- EXCERPTED TEXT
============================================================
29. And it came to pass, that at midnight the Lord smote all the first-born in the land of Egypt, from the first-born of Pharaoh that sat on his throne, unto the first-born of the captive that was in the dungeon; and all the first-born of cattle.
29. Et factum est in medio noctis ut percuteret Jehova omne primogenitum in terra AEgypti, a primogenito Pharaonis sedente super solium ejus, ad primogenitum captivi qui erat in carcere: et omne primogenitum bestiae.
30. And Pharaoh rose up in the night, he, and all his servants, and all the Egyptians; and there was a great cry in Egypt: for there was not a house where there was not one dead.
30. Surrexit ergo Pharao nocte, ipse et omnes servi ejus, et omnes AEgyptii: fuitque clamor magnus in AEgypto, quoniam nulla erat domus ubi non esset mortuus.
31. And he called for Moses and Aaron by night, and said, Rise up, and get you forth from among my people, both ye and the children of Israel; and go, serve the Lord, as ye have said.
31. Vocavitque Mosen et Aharon nocte, et ait, Surgite, et exite e medio populi mei tam vos quam filii Israel: ite et servite Jehovae secundum sermonem vestrum.
32. Also take your flocks and your herds, as ye have said, and be gone: and bless me also.
32. Etiam greges vestros, etiam armenta vestra accipite: sicuti dixistis: et ite, ac benedicite etiam mihi.
33. And the Egyptians were urgent upon the people, that they might send them out of the land in haste; for they said, We be all dead
33. Et vehementer instabant AEgyptii erga populum ut festinanter eos emitterent e terra: quia dicebant, Omnes sumus mortui.
============================================================
- ACTIVITY 1
Count the lines of the entries that contain the string "Dôme", treating uppercase and lowercase letters as distinct, and give only the number.
The entries that follow the passage have no connection to it.
============================================================
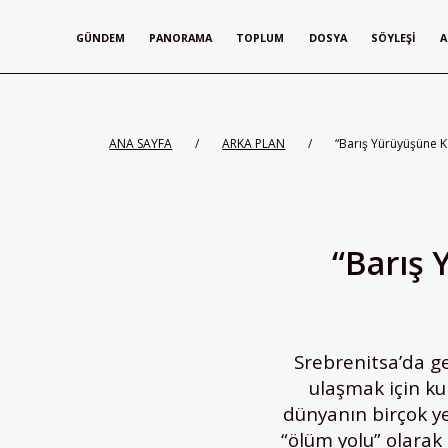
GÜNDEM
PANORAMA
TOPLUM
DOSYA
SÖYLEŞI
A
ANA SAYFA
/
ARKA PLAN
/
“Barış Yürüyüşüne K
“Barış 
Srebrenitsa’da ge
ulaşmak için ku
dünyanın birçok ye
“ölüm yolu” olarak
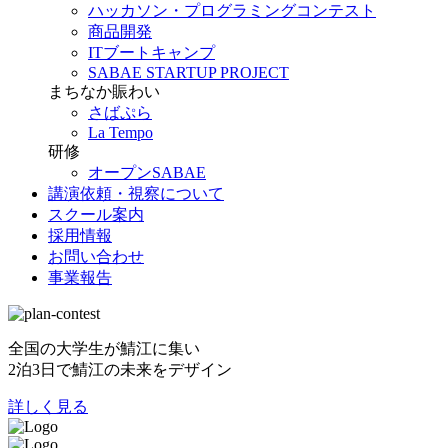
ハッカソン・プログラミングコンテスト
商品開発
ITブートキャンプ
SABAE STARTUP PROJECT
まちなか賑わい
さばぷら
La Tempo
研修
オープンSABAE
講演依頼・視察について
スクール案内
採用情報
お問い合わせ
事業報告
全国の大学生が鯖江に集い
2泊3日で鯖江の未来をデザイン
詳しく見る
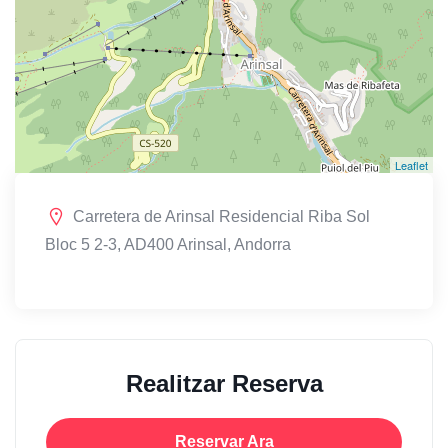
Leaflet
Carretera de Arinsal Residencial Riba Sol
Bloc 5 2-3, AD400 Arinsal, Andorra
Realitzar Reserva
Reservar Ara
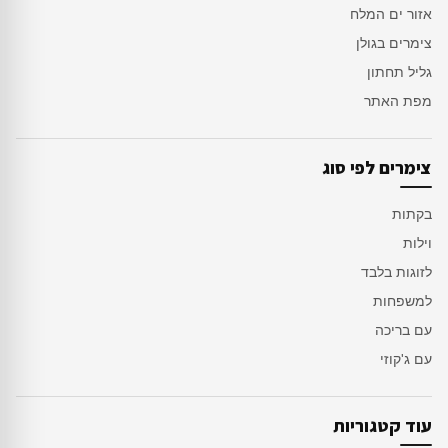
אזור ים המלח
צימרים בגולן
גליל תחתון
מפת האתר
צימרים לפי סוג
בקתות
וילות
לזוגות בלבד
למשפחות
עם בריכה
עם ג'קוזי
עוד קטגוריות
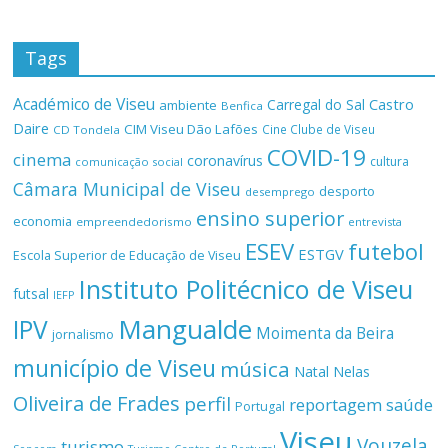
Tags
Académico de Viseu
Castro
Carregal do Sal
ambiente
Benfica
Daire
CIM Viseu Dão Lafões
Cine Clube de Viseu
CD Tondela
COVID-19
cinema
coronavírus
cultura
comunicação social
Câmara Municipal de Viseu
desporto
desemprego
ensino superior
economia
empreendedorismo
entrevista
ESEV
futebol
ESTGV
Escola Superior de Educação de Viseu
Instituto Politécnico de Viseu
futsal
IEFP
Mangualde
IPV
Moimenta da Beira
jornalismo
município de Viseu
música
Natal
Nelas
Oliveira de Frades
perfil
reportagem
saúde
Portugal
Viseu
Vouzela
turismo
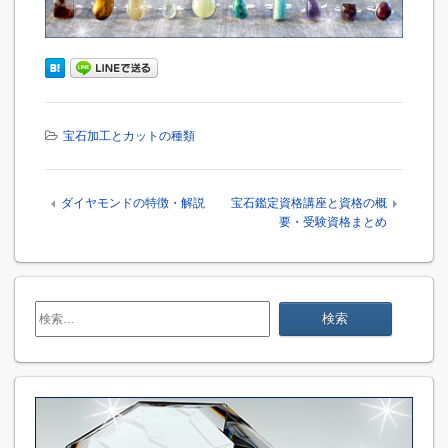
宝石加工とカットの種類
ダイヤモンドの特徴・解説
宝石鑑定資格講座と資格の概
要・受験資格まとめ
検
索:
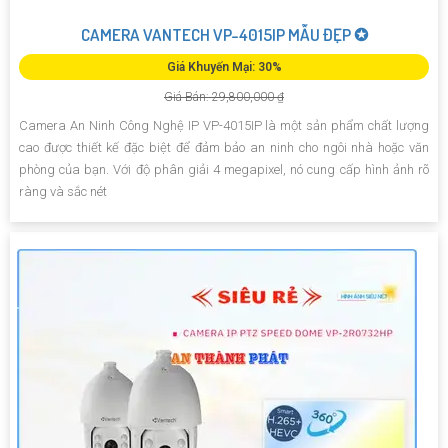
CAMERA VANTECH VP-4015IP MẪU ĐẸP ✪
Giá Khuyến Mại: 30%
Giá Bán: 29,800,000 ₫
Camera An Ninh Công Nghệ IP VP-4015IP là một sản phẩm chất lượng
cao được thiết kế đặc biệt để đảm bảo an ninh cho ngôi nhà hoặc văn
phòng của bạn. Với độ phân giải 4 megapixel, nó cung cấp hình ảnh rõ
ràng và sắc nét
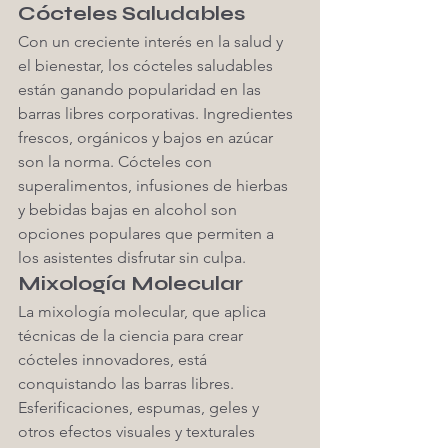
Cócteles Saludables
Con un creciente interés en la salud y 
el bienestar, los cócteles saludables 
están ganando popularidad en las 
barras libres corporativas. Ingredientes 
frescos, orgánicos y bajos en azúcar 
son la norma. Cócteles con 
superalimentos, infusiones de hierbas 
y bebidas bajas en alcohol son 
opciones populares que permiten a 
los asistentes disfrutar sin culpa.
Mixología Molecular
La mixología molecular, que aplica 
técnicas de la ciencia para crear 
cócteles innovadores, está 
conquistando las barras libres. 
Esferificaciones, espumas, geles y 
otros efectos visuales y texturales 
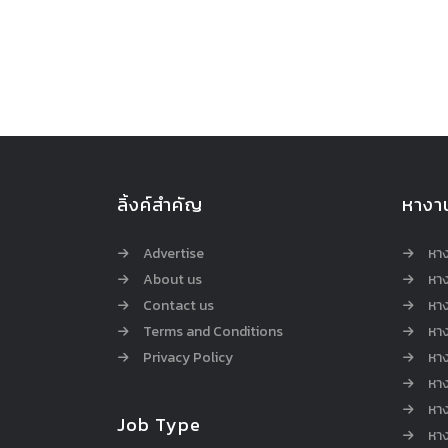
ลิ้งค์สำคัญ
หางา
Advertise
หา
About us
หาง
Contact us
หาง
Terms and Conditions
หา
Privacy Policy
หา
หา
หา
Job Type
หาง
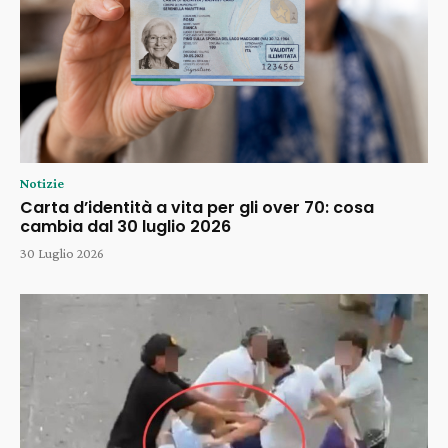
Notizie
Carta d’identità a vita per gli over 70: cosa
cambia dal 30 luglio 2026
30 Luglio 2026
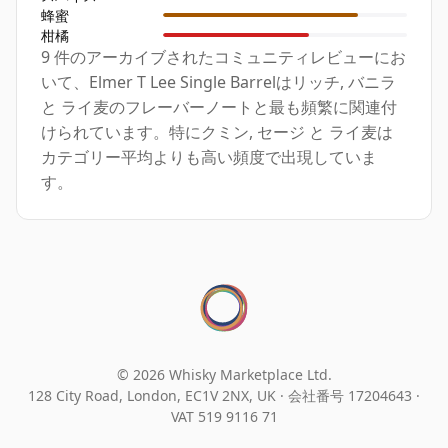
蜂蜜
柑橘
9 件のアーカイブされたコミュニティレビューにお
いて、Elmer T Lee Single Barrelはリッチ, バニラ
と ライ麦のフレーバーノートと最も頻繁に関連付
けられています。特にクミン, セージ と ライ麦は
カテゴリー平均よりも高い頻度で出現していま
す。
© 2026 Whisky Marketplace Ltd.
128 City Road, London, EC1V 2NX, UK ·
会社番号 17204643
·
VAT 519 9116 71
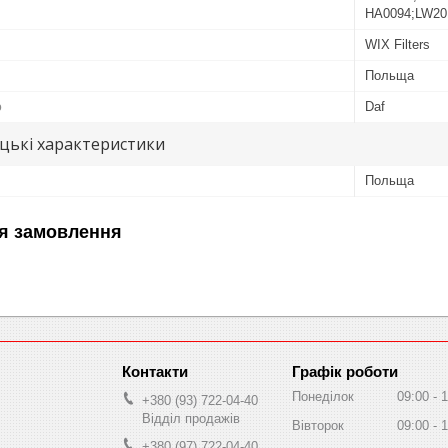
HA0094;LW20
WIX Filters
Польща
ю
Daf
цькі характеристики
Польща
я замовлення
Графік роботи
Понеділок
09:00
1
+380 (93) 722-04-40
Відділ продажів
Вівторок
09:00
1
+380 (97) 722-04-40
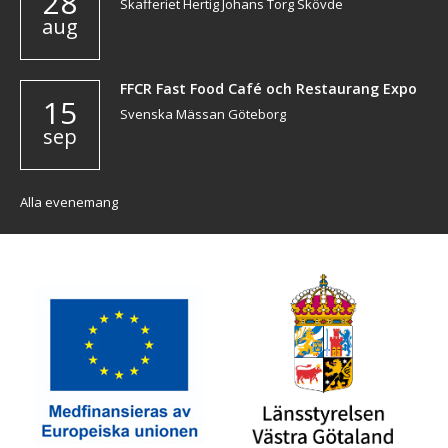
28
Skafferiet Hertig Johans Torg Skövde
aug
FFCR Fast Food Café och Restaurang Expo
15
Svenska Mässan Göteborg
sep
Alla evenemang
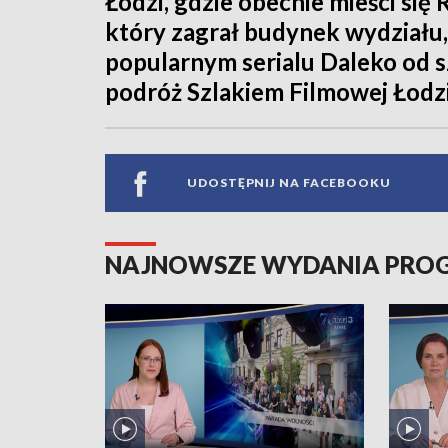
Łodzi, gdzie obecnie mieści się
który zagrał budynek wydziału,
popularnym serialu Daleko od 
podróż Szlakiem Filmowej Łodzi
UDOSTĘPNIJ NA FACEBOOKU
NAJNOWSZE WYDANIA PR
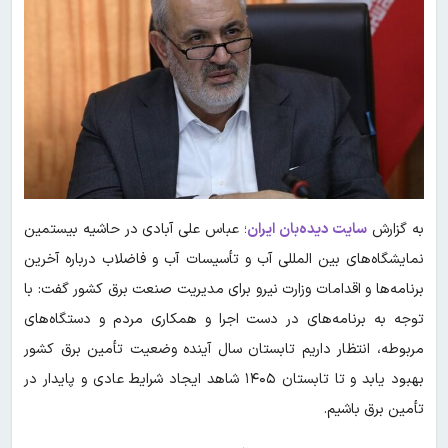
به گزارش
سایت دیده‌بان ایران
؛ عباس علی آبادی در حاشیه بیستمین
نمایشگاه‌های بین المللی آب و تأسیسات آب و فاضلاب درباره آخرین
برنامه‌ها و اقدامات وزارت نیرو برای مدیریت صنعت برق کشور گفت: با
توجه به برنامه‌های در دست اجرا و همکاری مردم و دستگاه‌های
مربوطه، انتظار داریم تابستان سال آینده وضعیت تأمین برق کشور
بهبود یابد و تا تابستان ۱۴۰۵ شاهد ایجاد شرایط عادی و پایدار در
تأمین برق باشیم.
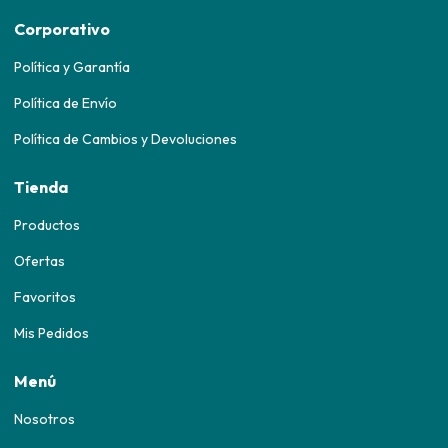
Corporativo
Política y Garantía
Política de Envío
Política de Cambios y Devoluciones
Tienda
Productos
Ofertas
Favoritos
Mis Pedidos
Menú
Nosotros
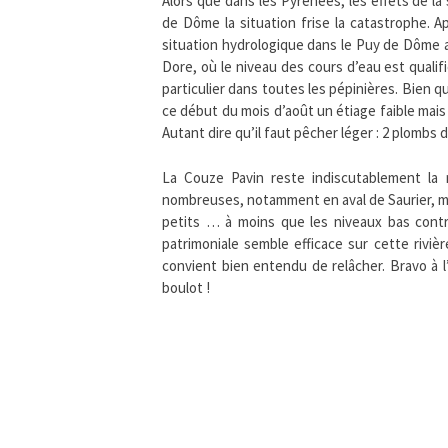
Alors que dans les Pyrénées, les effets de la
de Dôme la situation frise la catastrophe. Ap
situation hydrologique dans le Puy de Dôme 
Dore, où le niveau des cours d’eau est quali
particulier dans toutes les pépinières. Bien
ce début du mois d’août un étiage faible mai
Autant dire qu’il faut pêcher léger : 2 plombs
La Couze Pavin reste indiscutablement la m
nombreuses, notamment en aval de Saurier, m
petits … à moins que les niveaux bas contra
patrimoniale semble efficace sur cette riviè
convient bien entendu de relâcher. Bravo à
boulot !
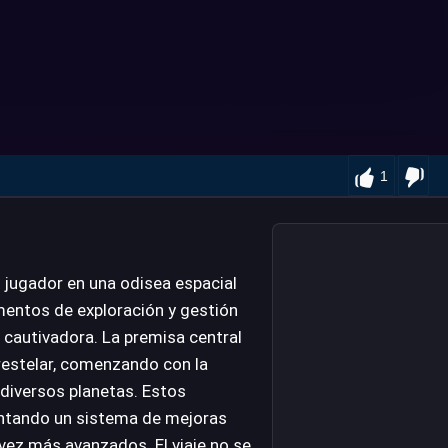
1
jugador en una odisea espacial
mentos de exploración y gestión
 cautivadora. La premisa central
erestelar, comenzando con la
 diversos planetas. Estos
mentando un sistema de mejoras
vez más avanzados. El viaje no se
============================================================
- ACTIVITY 2
According to the passage, at what hour did the Lord smite all the first-born in the land of Egypt?

- RESPONSE BOX 1
2

- RESPONSE BOX 2
At midnight.